> **ACTIVITY**
What you return must match the records exactly, line for line.
EXCERPTED RECORDS START
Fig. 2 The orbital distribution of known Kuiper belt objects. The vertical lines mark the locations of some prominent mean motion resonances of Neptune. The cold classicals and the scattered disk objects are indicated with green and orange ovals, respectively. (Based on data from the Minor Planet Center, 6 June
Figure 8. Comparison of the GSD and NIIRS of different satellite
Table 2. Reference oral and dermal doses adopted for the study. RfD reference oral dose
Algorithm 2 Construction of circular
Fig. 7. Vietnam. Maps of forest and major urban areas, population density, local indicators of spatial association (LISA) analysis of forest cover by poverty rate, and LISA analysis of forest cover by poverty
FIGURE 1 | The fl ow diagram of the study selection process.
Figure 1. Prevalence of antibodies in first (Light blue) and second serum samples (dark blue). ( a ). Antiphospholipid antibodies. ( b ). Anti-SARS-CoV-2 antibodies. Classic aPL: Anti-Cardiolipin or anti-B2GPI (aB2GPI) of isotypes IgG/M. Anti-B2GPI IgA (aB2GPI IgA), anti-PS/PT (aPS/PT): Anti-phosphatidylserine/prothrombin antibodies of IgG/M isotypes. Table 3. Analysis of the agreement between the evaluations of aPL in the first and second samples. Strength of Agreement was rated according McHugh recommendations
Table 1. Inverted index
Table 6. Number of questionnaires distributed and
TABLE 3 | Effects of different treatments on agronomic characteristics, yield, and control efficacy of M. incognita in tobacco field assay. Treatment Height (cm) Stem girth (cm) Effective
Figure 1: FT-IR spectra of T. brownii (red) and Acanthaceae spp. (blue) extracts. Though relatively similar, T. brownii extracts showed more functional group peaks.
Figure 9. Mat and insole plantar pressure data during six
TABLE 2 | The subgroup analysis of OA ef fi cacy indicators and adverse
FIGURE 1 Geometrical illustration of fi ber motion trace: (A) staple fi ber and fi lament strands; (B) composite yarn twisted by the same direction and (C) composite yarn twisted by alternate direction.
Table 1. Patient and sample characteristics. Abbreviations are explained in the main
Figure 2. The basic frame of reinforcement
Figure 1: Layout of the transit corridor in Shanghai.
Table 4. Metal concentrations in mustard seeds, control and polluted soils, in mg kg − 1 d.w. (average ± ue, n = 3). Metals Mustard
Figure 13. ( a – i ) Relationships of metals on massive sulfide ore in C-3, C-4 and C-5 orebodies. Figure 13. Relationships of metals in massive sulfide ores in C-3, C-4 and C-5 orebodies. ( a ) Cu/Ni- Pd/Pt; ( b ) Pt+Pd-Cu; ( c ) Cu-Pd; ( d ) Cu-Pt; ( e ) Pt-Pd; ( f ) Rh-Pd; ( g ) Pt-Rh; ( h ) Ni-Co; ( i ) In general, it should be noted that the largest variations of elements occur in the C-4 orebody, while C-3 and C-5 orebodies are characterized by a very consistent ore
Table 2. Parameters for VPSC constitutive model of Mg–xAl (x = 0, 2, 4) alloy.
EXCERPTED RECORDS END
> **TASK RESPONSE**
Fig. 2 The orbital distribution of known Kuiper belt objects. The vertical lines mark the locations of some prominent mean motion resonances of Neptune. The cold classicals and the scattered disk objects are indicated with green and orange ovals, respectively. (Based on data from the Minor Planet Center, 6 June
Figure 8. Comparison of the GSD and NIIRS of different satellite
Table 2. Reference oral and dermal doses adopted for the study. RfD reference oral dose
Algorithm 2 Construction of circular
Fig. 7. Vietnam. Maps of forest and major urban areas, population density, local indicators of spatial association (LISA) analysis of forest cover by poverty rate, and LISA analysis of forest cover by poverty
FIGURE 1 | The fl ow diagram of the study selection process.
Figure 1. Prevalence of antibodies in first (Light blue) and second serum samples (dark blue). ( a ). Antiphospholipid antibodies. ( b ). Anti-SARS-CoV-2 antibodies. Classic aPL: Anti-Cardiolipin or anti-B2GPI (aB2GPI) of isotypes IgG/M. Anti-B2GPI IgA (aB2GPI IgA), anti-PS/PT (aPS/PT): Anti-phosphatidylserine/prothrombin antibodies of IgG/M isotypes. Table 3. Analysis of the agreement between the evaluations of aPL in the first and second samples. Strength of Agreement was rated according McHugh recommendations
Table 1. Inverted index
Table 6. Number of questionnaires distributed and
TABLE 3 | Effects of different treatments on agronomic characteristics, yield, and control efficacy of M. incognita in tobacco field assay. Treatment Height (cm) Stem girth (cm) Effective
Figure 1: FT-IR spectra of T. brownii (red) and Acanthaceae spp. (blue) extracts. Though relatively similar, T. brownii extracts showed more functional group peaks.
Figure 9. Mat and insole plantar pressure data during six
TABLE 2 | The subgroup analysis of OA ef fi cacy indicators and adverse
FIGURE 1 Geometrical illustration of fi ber motion trace: (A) staple fi ber and fi lament strands; (B) composite yarn twisted by the same direction and (C) composite yarn twisted by alternate direction.
Table 1. Patient and sample characteristics. Abbreviations are explained in the main
Figure 2. The basic frame of reinforcement
Figure 1: Layout of the transit corridor in Shanghai.
Table 4. Metal concentrations in mustard seeds, control and polluted soils, in mg kg − 1 d.w. (average ± ue, n = 3). Metals Mustard
Figure 13. ( a – i ) Relationships of metals on massive sulfide ore in C-3, C-4 and C-5 orebodies. Figure 13. Relationships of metals in massive sulfide ores in C-3, C-4 and C-5 orebodies. ( a ) Cu/Ni- Pd/Pt; ( b ) Pt+Pd-Cu; ( c ) Cu-Pd; ( d ) Cu-Pt; ( e ) Pt-Pd; ( f ) Rh-Pd; ( g ) Pt-Rh; ( h ) Ni-Co; ( i ) In general, it should be noted that the largest variations of elements occur in the C-4 orebody, while C-3 and C-5 orebodies are characterized by a very consistent ore
Table 2. Parameters for VPSC constitutive model of Mg–xAl (x = 0, 2, 4) alloy.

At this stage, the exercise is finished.